Au Texas, Amazon mise sur une centrale géante pour l’IA

Amazon confirme au Texas une centrale à gaz hors réseau pour ses centres de données. Un choix massif, lié à l’essor de l’IA, et très émetteur.

Amazon
Image d'illustration. Amazon — ADN

En bref

  • Amazon confirme une centrale à gaz géante
  • Elle alimentera seulement des centres de données
  • Le site pourrait battre un record d’émissions

L’essor de l’IA ne change pas seulement les logiciels. Il redessine aussi, très concrètement, la carte de l’énergie. Au Texas, Amazon a confirmé la construction d’une immense centrale à gaz destinée à ses futurs centres de données, un projet qui dit beaucoup de la pression électrique exercée par ces infrastructures.

L’IA tire désormais l’infrastructure énergétique

Depuis quelques années, les grands groupes du numérique cherchent des solutions rapides pour alimenter leurs serveurs. L’idée, ici, est simple, construire une centrale dédiée juste à côté, hors du réseau classique, un peu comme un groupe électrogène géant à l’échelle industrielle.

Ce modèle progresse parce que les centres de données consomment toujours plus. Et avec le boom de l’intelligence artificielle, cette faim énergétique s’accélère encore.

Un chantier texan aux dimensions hors norme

Le projet, baptisé GW Ranch, prévoit 35 turbines pour une capacité totale de 7,65 gigawatts. C’est plus de quatre fois la puissance du réacteur nucléaire EPR de Flamanville, et davantage que n’importe quelle centrale à gaz actuellement en activité aux Etats-Unis.

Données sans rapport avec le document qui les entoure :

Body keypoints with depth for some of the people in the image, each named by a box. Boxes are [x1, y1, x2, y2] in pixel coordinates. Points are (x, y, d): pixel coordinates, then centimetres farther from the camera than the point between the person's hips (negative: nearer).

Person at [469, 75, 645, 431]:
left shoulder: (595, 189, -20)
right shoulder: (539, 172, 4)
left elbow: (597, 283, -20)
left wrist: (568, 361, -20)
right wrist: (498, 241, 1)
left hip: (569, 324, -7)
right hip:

Le site doit alimenter de vastes centres de données dans le comté de Pecos, près de la frontière mexicaine. Le cabinet spécialisé Cleanview, à partir d’images satellites, a relié cette centrale à trois permis de centres de données déposés cette semaine par Amazon dans cette zone aride.

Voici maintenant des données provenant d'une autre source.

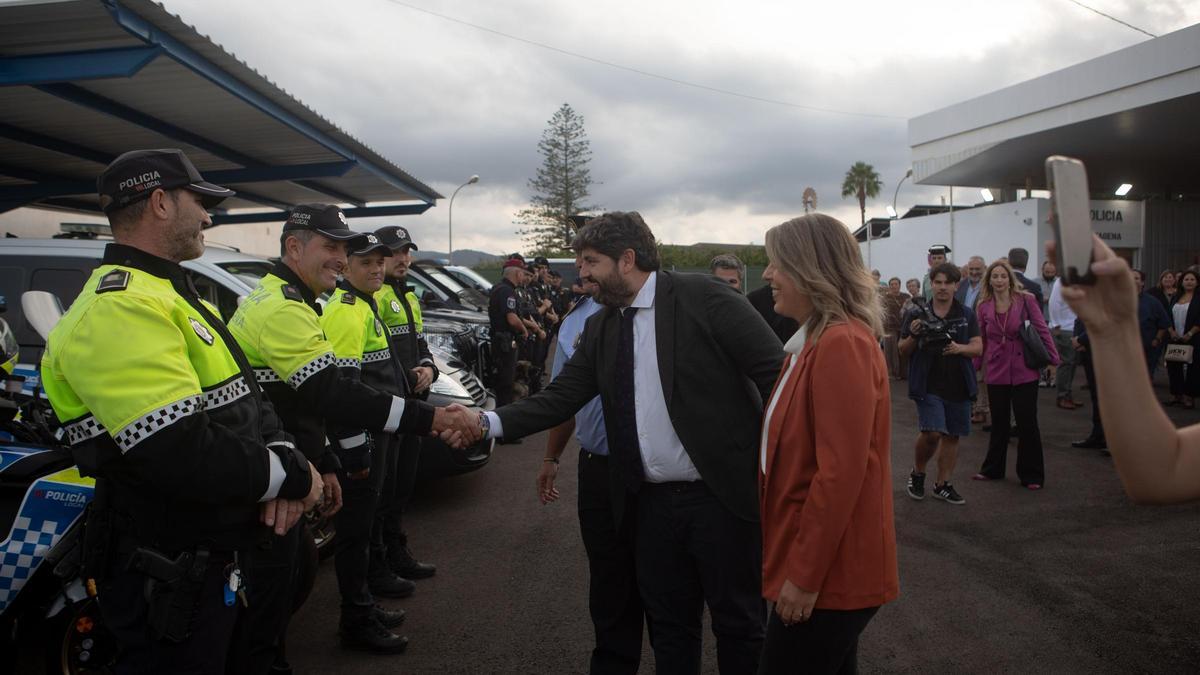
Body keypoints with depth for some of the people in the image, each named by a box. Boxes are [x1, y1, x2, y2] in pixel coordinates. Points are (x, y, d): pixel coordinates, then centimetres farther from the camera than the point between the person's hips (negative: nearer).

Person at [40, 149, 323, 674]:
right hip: (167, 582, -10)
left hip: (214, 557, 10)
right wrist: (291, 475, -18)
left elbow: (246, 395, 12)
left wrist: (279, 451, -8)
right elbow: (183, 455, -32)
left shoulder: (174, 295, 12)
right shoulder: (119, 309, -23)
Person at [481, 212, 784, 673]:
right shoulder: (599, 328, 9)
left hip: (722, 493, -5)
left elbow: (777, 372, -12)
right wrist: (490, 423, -9)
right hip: (652, 502, 6)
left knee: (739, 623, 11)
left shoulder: (702, 297, -11)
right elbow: (560, 398, 4)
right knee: (669, 624, 19)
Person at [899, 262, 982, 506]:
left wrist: (960, 348, -18)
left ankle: (942, 484, 23)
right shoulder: (917, 314, -1)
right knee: (932, 433, -13)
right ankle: (917, 472, 14)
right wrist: (913, 336, -18)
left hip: (959, 385, 3)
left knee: (952, 436, 9)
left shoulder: (967, 315, 5)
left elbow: (978, 347, 3)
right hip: (929, 385, -3)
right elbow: (903, 349, 3)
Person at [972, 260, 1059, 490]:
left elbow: (1042, 330, -5)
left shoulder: (1026, 300, -7)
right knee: (998, 422, 15)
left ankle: (1031, 475, 14)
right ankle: (993, 469, 28)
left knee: (1027, 423, 2)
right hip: (997, 371, 3)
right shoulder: (984, 306, 2)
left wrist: (1053, 359, -8)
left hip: (1024, 371, -3)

Pourquoi Amazon défend une centrale séparée du réseau

Le point clé, pour Amazon, c’est que l’installation ne sera pas connectée au réseau électrique. L’entreprise explique vouloir payer entièrement le coût réel de l’alimentation de ses opérations et affirme que cette centrale dédiée n’augmentera pas la facture d’électricité des foyers texans.

Le groupe ajoute qu’il explore l’ajout d’énergie solaire sur le site. Il dit aussi vouloir utiliser de l’eau non potable pour ne pas puiser dans le réseau local. Et maintient son objectif de neutralité carbone d’ici 2040.

Le revers climatique et sanitaire du choix du gaz

C’est là que le contraste frappe. Cette centrale a l’autorisation d’émettre plus de 30 millions de tonnes de gaz à effet de serre par an, soit davantage que toute autre infrastructure du pays.

Le gaz reste moins polluant que le charbon, oui. Mais il reste une source majeure d’émissions liées au réchauffement climatique, d’autant que la production de gaz naturel s’accompagne de fuites de méthane, un gaz à effet de serre très puissant.

S’ajoute un autre sujet, plus local et très concret, les gaz toxiques et les particules fines émis par ce type d’installation, avec des risques pour la santé. Bon, le projet texan dépasse donc largement le seul cas Amazon. Il montre jusqu’où les géants de la tech sont prêts à aller pour sécuriser l’électricité de l’IA, quitte à rouvrir de front la question du coût climatique de nos données.